E se, de fato, o filme
de Becker é sócio-politicamente bastante limitado (a acreditar
nele, saímos com a impressão que a passagem de um regime
socialista para um capitalista se resume aos programas que passam na TV
ou os produtos que se encontra no supermercado), não se pode ignorar
que sua opção é claramente a de se fechar na visão
de mundo de um personagem, para quem tudo o que realmente importa naquele
momento é proteger sua mãe (que, não por acaso, mais
de uma vez se mistura com o país e a metáfora da pátria-mãe).

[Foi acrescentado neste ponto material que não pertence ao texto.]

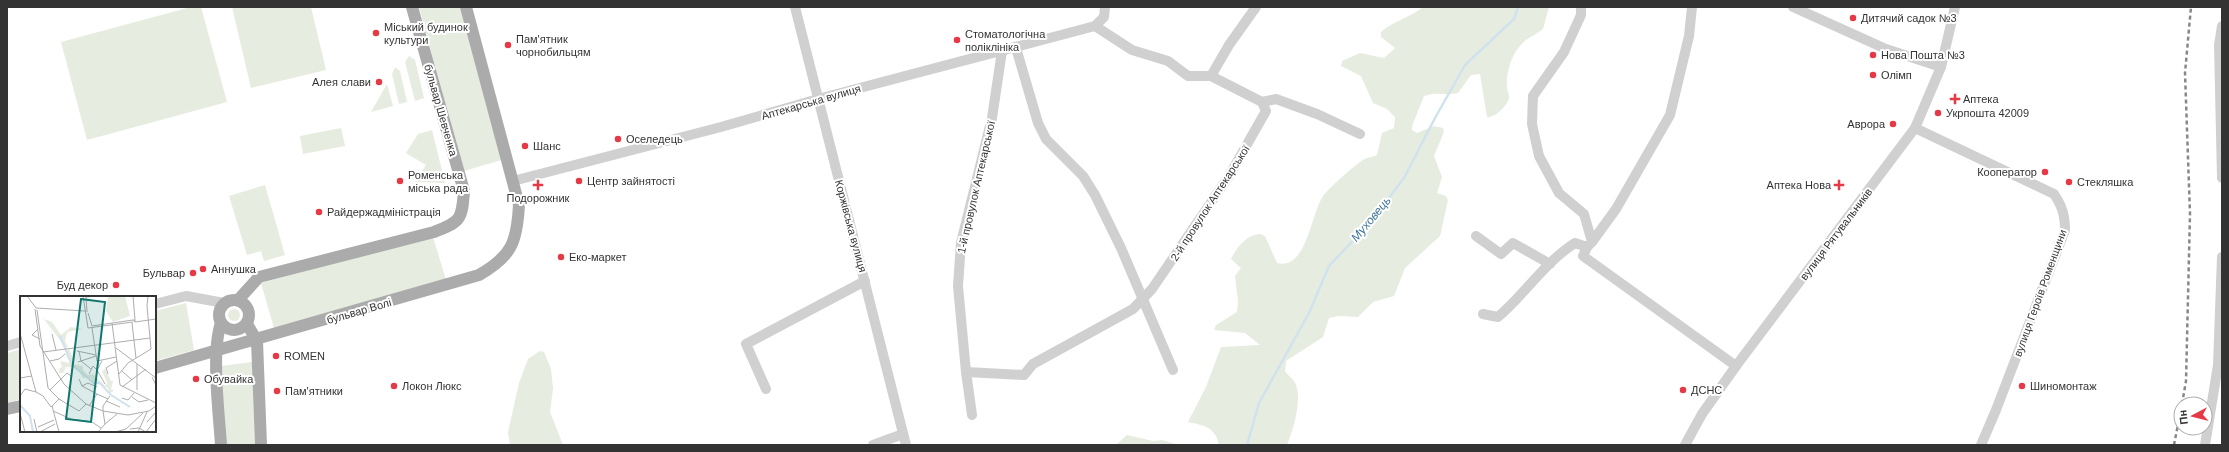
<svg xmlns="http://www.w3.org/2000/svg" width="2229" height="452" font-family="Helvetica,sans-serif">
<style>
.green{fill:#e6ecdf}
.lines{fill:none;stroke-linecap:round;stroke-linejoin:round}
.stream{stroke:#cfe2ee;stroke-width:2.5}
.minor{stroke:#d0d0d0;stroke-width:10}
.major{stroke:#ababab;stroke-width:12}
.rail{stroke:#888;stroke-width:2.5;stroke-dasharray:4 3;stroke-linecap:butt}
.poi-dot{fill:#e63946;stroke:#fff;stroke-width:1.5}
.labels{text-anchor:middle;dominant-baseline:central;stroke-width:4;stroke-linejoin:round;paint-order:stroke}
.poi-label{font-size:11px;fill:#333;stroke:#fff;text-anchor:start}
.street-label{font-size:11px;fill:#333;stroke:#fff}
.water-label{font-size:12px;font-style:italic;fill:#3f7597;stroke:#fff}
.inset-river{fill:none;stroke:#cfe2ee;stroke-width:2}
.inset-road{fill:none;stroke:#adadad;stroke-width:1}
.view{fill:#0f766e;fill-opacity:0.15;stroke:#0f766e;stroke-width:2}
.inset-edge{fill:none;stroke:#333;stroke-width:2}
</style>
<rect width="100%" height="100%" fill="#fff"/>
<!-- green -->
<g class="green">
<path d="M191 7H201L227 102 87 140 61 42Z"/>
<path d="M232 7H311L326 70 251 88Z"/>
<path d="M419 7H462L505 159 464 171Z"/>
<path d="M1423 7H1549L1543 29C1530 39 1525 37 1515 53 1509 63 1506 76 1507 89 1508 92 1509 95 1509 98 1507 106 1495 118 1487 117L1480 74 1471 75 1458 93C1447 96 1435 91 1424 96L1412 126V130L1417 133 1434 126 1443 128 1444 132 1434 156 1442 177 1437 193 1446 196 1448 200 1440 236 1405 268 1394 296 1373 302 1358 317 1338 316 1329 318 1323 337 1286 361 1285 371C1288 376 1293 378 1295 383 1303 398 1293 430 1287 445H1219C1216 428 1204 425 1188 422L1206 387 1221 347 1260 345 1245 333 1214 330 1216 325 1237 312 1238 301 1235 276 1241 268 1231 259C1237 247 1246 235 1260 234L1265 236 1277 263C1306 271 1311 215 1322 198 1326 190 1354 166 1363 160 1367 157 1373 157 1377 155L1382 133 1394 128 1395 117 1387 109 1373 103 1361 76 1341 66 1342 61 1360 53 1384 58 1395 48 1381 37V32C1393 21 1410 18 1423 7Z"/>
<path d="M409 56 415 60 424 98 415 101 405 62Z"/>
<path d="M395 67 400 71 407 102 399 104 392 74Z"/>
<path d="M387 84 393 106 371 112Z"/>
<path d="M341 128 345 146 303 154 300 136Z"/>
<path d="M432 130 445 183 415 182 426 165 406 153 418 134Z"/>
<path d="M265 185 285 255 264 261 261 251 247 255 229 196Z"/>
<path d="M433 237 446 280 274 328 261 283Z"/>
<path d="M186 303 194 350 155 361V311Z"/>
<circle cx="234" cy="315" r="6"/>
<path d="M21 349V399L7 403V353Z"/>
<path d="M540 351 544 352 551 369 553 389 550 412 563 445H510L508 432 519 383 528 359Z"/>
<path d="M252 362 255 445H225L221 366Z"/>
<path d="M1127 435 1153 441 1162 440 1179 445H1116Z"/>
</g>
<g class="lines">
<!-- stream -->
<path class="stream" d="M1247 445 1259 403 1309 313 1329 266 1369 224 1404 178 1435 118 1465 65 1514 19 1518 7"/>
<!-- minor -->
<g class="minor">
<path d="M795 7 906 445"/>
<path d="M1256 7 1229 45 1211 76 1262 102 1276 99 1317 114 1360 134"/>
<path d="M1793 7 1886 49 1941 67"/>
<path d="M1095 26 1132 50 1168 61 1188 76H1211"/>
<path d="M2222 26 2219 45 2222 178"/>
<path d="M1016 48 1038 123 1046 139 1083 176 1095 195 1121 248 1173 370"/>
<path d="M1915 128 2054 194C2062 206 2065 215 2065 230L1996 410 1981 445"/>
<path d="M513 181 721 127 818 99 1095 26 1104 17 1105 7"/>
<path d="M1476 236 1501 254 1513 243 1550 264"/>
<path d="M1592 242 1616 209 1670 115 1689 36 1692 7"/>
<path d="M1587 247 1583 256 1736 366"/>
<path d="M155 304 186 296 224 303"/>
<path d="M1483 314 1498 317C1525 294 1545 262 1575 243L1587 247 1592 242 1584 214 1559 193 1539 156 1532 124 1533 96 1564 52 1581 15V7"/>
<path d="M7 346 21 342"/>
<path d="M966 372 1024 375 1033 364 1133 309 1152 289 1229 176 1266 111 1262 102"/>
<path d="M766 389 746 344 865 281"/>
<path d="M972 415 966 372 958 286 961 243 992 118 1002 51"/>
<path d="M873 445 903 434"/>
<path d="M1685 445 1702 414 1736 366 1915 128 1941 67 1955 7"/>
<path d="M2205 445 2218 365 2222 257"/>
</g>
<!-- major -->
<g class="major">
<circle cx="234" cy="315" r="15"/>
<path d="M238 300 259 277 434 232C461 222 462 219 464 191L412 7"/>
<path d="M247 324 257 341 261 445"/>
<path d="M155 368 479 275C512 256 517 242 519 205L466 7"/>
<path d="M7 409 21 406"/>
<path d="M221 445C219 413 211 352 221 323"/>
</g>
<!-- rail -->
<g class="rail">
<path d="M2182 404 2186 381 2190 214 2185 73 2191 7"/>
<path d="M2174 445 2181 409"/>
</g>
</g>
<!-- markers -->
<g class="poi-dot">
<circle cx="1853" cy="18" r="4"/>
<circle cx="376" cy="33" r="4"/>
<circle cx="957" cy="40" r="4"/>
<circle cx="508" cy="45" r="4"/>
<circle cx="1873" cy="55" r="4"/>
<circle cx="1873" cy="75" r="4"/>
<circle cx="379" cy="82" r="4"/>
<path d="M1953 93h4v4h4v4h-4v4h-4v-4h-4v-4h4z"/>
<circle cx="1938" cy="113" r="4"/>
<circle cx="1893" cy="124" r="4"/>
<circle cx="618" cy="139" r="4"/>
<circle cx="525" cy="146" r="4"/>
<circle cx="2045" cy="172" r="4"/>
<circle cx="400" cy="181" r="4"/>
<circle cx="579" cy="181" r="4"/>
<circle cx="2069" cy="182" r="4"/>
<path d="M536 179h4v4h4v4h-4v4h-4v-4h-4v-4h4z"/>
<path d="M1837 179h4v4h4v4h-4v4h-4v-4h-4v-4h4z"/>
<circle cx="319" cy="212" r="4"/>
<circle cx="561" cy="257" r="4"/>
<circle cx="203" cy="269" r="4"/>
<circle cx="193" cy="273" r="4"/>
<circle cx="116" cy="285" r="4"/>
<circle cx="276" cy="356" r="4"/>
<circle cx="196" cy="379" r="4"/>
<circle cx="394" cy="386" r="4"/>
<circle cx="2022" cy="386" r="4"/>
<circle cx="1683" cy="390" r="4"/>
<circle cx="277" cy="391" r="4"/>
</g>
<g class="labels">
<!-- poi labels -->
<g class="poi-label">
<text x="1861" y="18">Дитячий садок №3</text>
<text x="384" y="27">Міський будинок<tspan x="384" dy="13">культури</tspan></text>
<text x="965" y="34">Стоматологічна<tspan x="965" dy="13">поліклініка</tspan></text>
<text x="516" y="39">Пам'ятник<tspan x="516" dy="13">чорнобильцям</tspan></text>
<text x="1881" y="55">Нова Пошта №3</text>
<text x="1881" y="75">Олімп</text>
<text x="371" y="82" text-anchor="end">Алея слави</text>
<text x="1963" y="99">Аптека</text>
<text x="1946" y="113">Укрпошта 42009</text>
<text x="1885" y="124" text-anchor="end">Аврора</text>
<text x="626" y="139">Оселедець</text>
<text x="533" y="146">Шанс</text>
<text x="2037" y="172" text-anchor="end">Кооператор</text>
<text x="408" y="175">Роменська<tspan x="408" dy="13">міська рада</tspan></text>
<text x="587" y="181">Центр зайнятості</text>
<text x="2077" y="182">Стекляшка</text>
<text x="1831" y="185" text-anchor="end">Аптека Нова</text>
<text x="538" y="198" text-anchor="middle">Подорожник</text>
<text x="327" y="212">Райдержадміністрація</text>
<text x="569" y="257">Еко-маркет</text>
<text x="211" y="269">Аннушка</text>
<text x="185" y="273" text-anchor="end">Бульвар</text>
<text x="108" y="285" text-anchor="end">Буд декор</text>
<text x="284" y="356">ROMEN</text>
<text x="204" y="379">Обувайка</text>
<text x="402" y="386">Локон Люкс</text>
<text x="2030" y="386">Шиномонтаж</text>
<text x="1691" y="390">ДСНС</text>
<text x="285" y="391">Пам'ятники</text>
</g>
<!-- street labels -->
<g class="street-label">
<text transform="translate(811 102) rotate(-16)">Аптекарська вулиця</text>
<text transform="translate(441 110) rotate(74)">бульвар Шевченка</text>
<text transform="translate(976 187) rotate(-77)">1-й провулок Аптекарської</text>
<text transform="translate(1210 203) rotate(-57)">2-й провулок Аптекарської</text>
<text transform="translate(851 226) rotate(75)">Коржівська вулиця</text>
<text transform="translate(1836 234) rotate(-53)">вулиця Рятувальників</text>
<text transform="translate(2040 293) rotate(-70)">вулиця Героїв Роменщини</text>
<text transform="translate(359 311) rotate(-16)">бульвар Волі</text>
</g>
<!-- water labels -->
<g class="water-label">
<text transform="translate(1371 219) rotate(-50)">Муховець</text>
</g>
</g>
<!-- overview -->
<g transform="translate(20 296)">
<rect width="136" height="136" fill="#fff"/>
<path d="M88 0H105L110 20 93 26 86 15ZM24 23 32 26 41 39 51 31 63 33 47 36 49 40 47 37 45 45 48 51 46 52ZM49 53 54 64 53 68 63 70V74L68 79 73 78 85 90 87 87 82 75 85 73 91 85H93L91 93 94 95 89 97 88 92 79 88 74 89 69 85H72L71 82H63L57 72 46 71 43 77H39V73L42 71 40 65 50 67 45 57Z" fill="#e6ecdf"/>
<path class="inset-river" d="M40 40 52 69 74 87H80L91 99M91 99 110 111M0 109 10 120 13 136"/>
<path class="inset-road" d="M7 0 16 12M63 0 68 32 113 26M113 0 115 24M128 0 127 10 131 53M16 12 65 15M15 13 20 50 44 88 66 108 83 115V110L90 100M17 14 28 92 39 103 59 115 66 108M67 16 66 1 76 0M68 17 72 30 113 24 115 26V24H113M115 26 136 23M92 27 100 89 136 107M112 27 116 62M72 32 77 65 96 61M18 33 12 39 20 43M0 37 16 96M32 38 36 54M96 52 136 82M57 55 76 59M59 55 61 65 71 73M23 56 130 42M30 65 39 63 45 58M82 65 77 74 85 88M58 66 76 60M117 68V94M102 75 112 84M69 78 73 70 77 74M88 78 86 72 97 65M99 78 108 67 131 53M132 81 136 89V102M0 82 12 80M59 83 62 90 68 87 77 91M62 90 77 98M102 91 126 73M30 94 47 77 51 80M0 100 5 93 16 96 23 100 31 111 39 103M112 101 119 106 128 104M102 102 108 104 114 97M86 105 100 111M32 110 39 136M69 110 77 98 88 103M33 115 51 123 72 126 81 132M0 117 5 136M14 123 17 136M127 126 136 116M85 128 97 118M18 131 34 124M110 133 119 132 126 136 136 123M20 136 35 128M78 136 85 128 83 115 108 119 129 115 136 110M95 136 106 133 123 117M118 136 127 116"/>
<path class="view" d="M61 3 85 6 71 126 46 123Z"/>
<rect width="136" height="136" class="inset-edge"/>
</g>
<!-- border -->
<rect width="2229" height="452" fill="none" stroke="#333333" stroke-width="16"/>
<!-- north arrow -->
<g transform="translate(2193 416) rotate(263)"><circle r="19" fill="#ffffff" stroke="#adadad"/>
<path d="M0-3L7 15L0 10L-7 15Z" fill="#e63946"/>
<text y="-6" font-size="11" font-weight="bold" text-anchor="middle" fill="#333333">Пн</text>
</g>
</svg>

Estas limitações do projeto, se o impedem de vôos
mais altos (afora as citadas cenas da reconstrução pela
TV), também o protegem de maiores quedas. E parece especialmente
sintomático e interessante que um filme tão pequenino, de
fato, seja o atual fenômeno de bilheteria na Alemanha. Sintomático,
acima de tudo a meu ver, de que as pessoas se sentem bastante insatisfeitas
com o mundo à sua volta, e tal e qual o personagem na tela, sonhem
em poder reconstruir uma história mais humana. Tomara que tomem
para elas essa idéia de inconformismo com o presente, sem no entanto
perseguir o imobilismo de um passado romantizado, porque se esta idéia
funciona no filme dentro do contexto de proteger uma mãe doente,
fora dele é extremamente perigosa como visão de mundo, onde
o presente nunca se igualará a um passado idealizado (que, de fato
e como a mãe revela depois, nunca foi o que parecia), e principalmente
impede o desejo por um futuro melhor.